[Stored data]
***

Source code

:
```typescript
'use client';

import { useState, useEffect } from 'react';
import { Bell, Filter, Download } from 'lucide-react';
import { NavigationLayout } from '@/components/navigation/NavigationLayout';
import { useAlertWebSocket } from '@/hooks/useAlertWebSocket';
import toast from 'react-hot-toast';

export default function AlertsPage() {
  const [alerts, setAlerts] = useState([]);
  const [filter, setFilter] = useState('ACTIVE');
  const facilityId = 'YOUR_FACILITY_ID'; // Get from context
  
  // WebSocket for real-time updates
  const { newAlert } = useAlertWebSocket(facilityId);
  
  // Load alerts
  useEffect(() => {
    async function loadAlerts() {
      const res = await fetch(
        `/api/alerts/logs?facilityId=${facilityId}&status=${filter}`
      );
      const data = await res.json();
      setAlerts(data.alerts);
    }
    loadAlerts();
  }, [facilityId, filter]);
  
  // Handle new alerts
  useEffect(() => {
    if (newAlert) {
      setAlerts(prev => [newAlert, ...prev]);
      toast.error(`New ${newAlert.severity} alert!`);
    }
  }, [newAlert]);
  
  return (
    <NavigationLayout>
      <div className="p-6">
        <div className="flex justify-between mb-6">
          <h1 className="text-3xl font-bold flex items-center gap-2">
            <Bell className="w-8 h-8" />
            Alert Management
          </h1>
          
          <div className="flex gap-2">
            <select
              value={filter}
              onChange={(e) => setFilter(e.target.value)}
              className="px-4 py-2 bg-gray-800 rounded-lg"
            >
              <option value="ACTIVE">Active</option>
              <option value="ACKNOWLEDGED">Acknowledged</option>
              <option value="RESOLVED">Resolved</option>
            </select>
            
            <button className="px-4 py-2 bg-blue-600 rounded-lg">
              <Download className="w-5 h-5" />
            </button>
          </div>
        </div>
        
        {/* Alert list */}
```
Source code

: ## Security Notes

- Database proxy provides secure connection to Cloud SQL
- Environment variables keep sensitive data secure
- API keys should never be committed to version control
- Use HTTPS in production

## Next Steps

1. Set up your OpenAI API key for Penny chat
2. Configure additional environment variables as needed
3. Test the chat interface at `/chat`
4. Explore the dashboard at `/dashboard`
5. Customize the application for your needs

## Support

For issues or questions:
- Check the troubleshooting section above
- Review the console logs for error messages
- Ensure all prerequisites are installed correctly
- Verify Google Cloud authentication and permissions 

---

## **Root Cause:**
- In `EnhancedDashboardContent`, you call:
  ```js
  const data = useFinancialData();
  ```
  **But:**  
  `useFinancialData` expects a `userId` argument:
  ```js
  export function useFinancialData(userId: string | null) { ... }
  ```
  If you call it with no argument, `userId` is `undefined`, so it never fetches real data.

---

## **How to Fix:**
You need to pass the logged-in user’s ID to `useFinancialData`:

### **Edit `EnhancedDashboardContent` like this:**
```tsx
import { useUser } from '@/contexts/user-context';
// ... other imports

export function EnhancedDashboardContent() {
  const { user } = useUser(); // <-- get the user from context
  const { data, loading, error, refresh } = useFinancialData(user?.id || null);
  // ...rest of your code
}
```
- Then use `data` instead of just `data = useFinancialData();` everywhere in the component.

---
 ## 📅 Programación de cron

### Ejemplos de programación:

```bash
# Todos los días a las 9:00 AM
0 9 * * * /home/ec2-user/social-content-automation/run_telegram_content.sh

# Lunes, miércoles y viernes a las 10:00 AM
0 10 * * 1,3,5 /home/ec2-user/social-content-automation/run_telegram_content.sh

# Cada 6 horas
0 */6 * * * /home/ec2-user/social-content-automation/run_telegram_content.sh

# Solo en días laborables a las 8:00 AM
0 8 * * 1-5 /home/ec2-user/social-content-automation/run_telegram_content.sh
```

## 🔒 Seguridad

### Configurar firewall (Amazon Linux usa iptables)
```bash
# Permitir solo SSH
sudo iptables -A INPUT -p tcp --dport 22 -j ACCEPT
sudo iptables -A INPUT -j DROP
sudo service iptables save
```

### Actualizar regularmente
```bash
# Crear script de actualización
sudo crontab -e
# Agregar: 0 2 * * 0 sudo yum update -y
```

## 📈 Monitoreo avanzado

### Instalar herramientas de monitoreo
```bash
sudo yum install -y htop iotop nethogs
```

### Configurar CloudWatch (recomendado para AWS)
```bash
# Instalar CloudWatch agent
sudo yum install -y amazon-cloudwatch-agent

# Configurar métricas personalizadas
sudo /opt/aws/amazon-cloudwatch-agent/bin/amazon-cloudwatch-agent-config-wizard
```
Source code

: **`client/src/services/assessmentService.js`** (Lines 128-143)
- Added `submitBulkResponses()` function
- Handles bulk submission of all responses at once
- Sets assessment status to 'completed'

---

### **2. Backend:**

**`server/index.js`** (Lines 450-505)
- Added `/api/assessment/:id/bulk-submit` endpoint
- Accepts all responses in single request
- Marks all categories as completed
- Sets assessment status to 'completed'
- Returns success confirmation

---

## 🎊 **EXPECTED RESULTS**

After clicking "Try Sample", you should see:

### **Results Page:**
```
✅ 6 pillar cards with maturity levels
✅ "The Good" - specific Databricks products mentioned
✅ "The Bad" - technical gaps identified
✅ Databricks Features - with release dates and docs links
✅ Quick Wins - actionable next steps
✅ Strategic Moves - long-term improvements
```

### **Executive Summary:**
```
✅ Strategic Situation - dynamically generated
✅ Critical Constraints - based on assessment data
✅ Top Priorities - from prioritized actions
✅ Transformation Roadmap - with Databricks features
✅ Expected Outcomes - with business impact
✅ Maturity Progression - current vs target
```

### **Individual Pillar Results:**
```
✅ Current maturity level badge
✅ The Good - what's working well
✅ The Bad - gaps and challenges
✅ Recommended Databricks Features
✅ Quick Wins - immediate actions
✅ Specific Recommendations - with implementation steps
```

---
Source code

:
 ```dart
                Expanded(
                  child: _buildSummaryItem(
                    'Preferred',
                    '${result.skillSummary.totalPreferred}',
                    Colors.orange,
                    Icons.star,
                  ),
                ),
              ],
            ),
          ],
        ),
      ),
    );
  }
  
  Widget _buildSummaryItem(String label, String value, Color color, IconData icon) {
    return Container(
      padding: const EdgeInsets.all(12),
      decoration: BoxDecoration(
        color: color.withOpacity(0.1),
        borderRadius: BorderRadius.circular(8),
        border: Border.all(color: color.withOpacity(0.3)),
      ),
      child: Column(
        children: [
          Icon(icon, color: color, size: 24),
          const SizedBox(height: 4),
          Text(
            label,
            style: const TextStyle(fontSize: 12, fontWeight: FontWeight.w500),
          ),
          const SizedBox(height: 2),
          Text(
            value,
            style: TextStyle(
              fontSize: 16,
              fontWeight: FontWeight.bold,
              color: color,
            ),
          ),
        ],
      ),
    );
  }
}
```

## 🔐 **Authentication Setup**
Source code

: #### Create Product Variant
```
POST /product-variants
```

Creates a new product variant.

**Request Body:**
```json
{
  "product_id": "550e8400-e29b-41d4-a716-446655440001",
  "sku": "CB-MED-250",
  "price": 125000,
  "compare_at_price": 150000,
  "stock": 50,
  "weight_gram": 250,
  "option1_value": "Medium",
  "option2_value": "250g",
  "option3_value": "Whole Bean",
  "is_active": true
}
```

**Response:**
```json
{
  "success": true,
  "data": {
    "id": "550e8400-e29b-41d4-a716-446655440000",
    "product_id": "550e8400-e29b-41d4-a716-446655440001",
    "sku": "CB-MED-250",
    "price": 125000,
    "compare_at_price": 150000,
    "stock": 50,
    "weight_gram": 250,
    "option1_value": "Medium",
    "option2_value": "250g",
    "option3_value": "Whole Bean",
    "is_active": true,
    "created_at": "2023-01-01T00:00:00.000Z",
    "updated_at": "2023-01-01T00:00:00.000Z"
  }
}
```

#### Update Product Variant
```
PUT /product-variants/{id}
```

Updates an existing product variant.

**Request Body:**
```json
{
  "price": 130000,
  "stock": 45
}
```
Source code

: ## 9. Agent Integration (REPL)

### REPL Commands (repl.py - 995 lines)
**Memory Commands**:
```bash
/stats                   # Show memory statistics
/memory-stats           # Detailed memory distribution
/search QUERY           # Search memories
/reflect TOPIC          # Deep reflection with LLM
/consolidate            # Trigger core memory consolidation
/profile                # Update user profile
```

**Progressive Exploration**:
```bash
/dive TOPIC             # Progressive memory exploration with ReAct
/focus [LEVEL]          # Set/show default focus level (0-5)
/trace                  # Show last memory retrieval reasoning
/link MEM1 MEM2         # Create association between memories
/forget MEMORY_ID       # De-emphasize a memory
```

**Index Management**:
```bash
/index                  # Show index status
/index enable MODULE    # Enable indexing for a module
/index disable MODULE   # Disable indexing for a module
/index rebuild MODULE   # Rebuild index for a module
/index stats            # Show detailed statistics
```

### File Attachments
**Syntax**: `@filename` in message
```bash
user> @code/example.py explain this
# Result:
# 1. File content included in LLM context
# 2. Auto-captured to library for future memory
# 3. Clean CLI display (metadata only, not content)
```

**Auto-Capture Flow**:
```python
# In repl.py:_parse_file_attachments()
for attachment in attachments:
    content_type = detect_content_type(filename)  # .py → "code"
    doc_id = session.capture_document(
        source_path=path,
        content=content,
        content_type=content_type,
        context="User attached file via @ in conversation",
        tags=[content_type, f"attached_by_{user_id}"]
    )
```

***

• Exercise requirements
Which of the lines above hold the string "Bell"? Pick each of them out.

• Expected answer
import { Bell, Filter, Download } from 'lucide-react';
            <Bell className="w-8 h-8" />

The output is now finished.